Uygulamada mesele, 05.02.1947 tarihli ve 20/6 sayılı İçtihadı Birleştirme kararı ile ilişkilendirilip, bu karar dayanak yapılmak suretiyle çözüme gidilmektedir. İçtihadı Birleştirme kararının sonuç bölümünde ifade olunduğu üzere, inançlı işleme dayalı olup dinlenilirliği kabul edilen iddiaların ispatı, şekle bağlı olmayan yazılı delildir. İnanç sözleşmesi olarak adlandırılan bu belgenin sözleşmeye taraf olanların veya inanılanın imzasını içermesi gereklidir. Bunun dışındaki bir kabul, hem İçtihadı Birleştirme kararının kapsamının genişletilmesi, hemde taşınmazların tapu dışı satışlarına olanak sağlamak anlamını taşıyacağından kendine özgü bu sözleşmelerle bağdaştırılamaz.

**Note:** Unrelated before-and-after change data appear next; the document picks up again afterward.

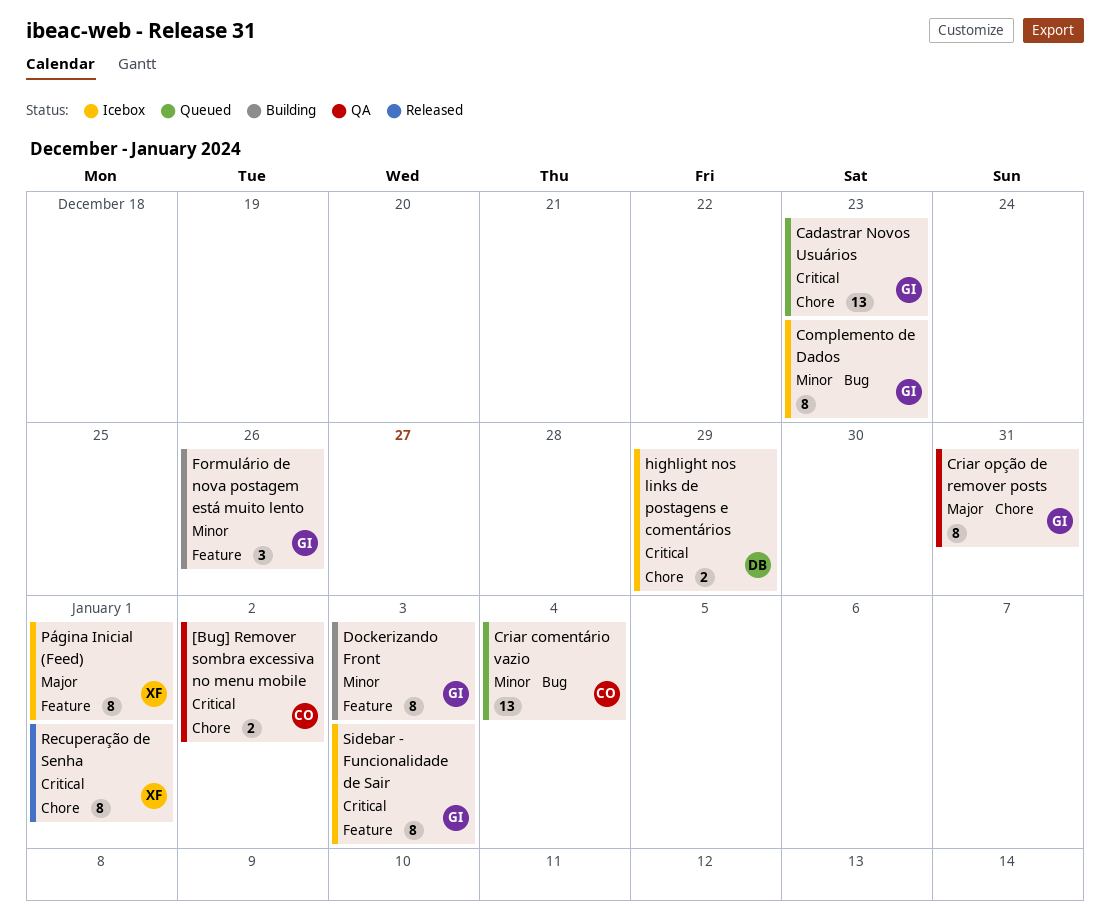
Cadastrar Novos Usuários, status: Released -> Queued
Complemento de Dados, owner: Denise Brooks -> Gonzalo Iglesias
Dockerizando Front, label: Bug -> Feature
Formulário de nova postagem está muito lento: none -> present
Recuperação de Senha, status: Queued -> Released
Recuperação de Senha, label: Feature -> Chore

05.02.1947 tarihli 20/6 sayılı İnançları Birleştirme Kararı uyarınca, inançlı işleme dayalı iddianın, şekle bağlı olmayan yazılı delille kanıtlanması gerekeceği kuşkusuzdur. Şayet, ispat külfeti kendisinde olan tarafın yazılı bir belgesi yok ise ancak taraflar arasında gerçekleştirilen mektup, banka dekontu, yazışmalar gibi birtakım belgeler var ise bunların delil başlangıcı sayılacağı ve iddianın her türlü delille kanıtlanmasının olanaklı hale geleceği sabittir. Şayet, delil başlangıcı sayılacak böylesi bir olgu da bulunmuyor ise iddia sahibinin son başvuracağı delilin karşı tarafa yemin teklif etme hakkı olduğu da şüphesizdir.
3.3. Değerlendirme
Dosya içeriğine, toplanan delillere, (IV./6.) numaralı paragrafta yer verilen Bölge Adliye Mahkemesi kararının dayandığı yasal ve hukuksal gerekçeye ve özellikle delillerin takdirinde bir isabetsizlik bulunmamasına göre; yazılı şekilde karar verilmesinde bir isabetsizlik bulunmamaktadır.
VI. SONUÇ
Açıklanan nedenlerle; davacı vekilinin yerinde bulunmayan temyiz itirazlarının reddiyle usul ve yasaya uygun olan hükmün ONANMASINA, harç peşin alındığından başkaca harç alınmasına yer olmadığına, 11/10/2022 tarihinde kesin olmak üzere oy birliğiyle karar verildi.